Asano Shugo (ed.), Hokusai ketteiban (The Definitive Hokusai Edition), Bessatsu Taiyo, 25 November 2010, p.21.

Exhibited:
Hokusaikan Museum, Takai Kozan Memorial Museum and Obuse Museum/The Nakajima Chinami Gallery, Fuji to sakura ten (Fuji and Cherry Blossom Exhibition), October 2010.

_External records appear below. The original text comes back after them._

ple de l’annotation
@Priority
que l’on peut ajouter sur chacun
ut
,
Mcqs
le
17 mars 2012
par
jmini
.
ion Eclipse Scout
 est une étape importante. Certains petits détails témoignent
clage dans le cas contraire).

As noted by the authors of Hokusai ketteiban (The Definitive Hokusai Edition), referred to above, Hokusai loved to paint dragons, most often rising energetically into the firmament. They suggest that the present lot might be viewed as a precursor to another scroll (see Hokusai ketteiban, p.47) painted in the last year of Hokusai's long life and depicting the same combination of his favourite motifs of Mount Fuji and a dragon (the latter perhaps an embodiment of Hokusai himself); here, however, Hokusai also looks backwards to his most famous woodblock print design Kanagawa-oki nami-ura (generally known as 'The Great Wave'), published around 1830-1. The rising dragon and Fuji pairing became particularly popular in the late Edo period; for an example by Suzuki Kiitsu painted a few years after the present lot, see Matthew P. McKelway, Silver Wind: The Arts of Sakai Hoitsu (1761–1828), New York, Japan Society, 2012, cat.no.51.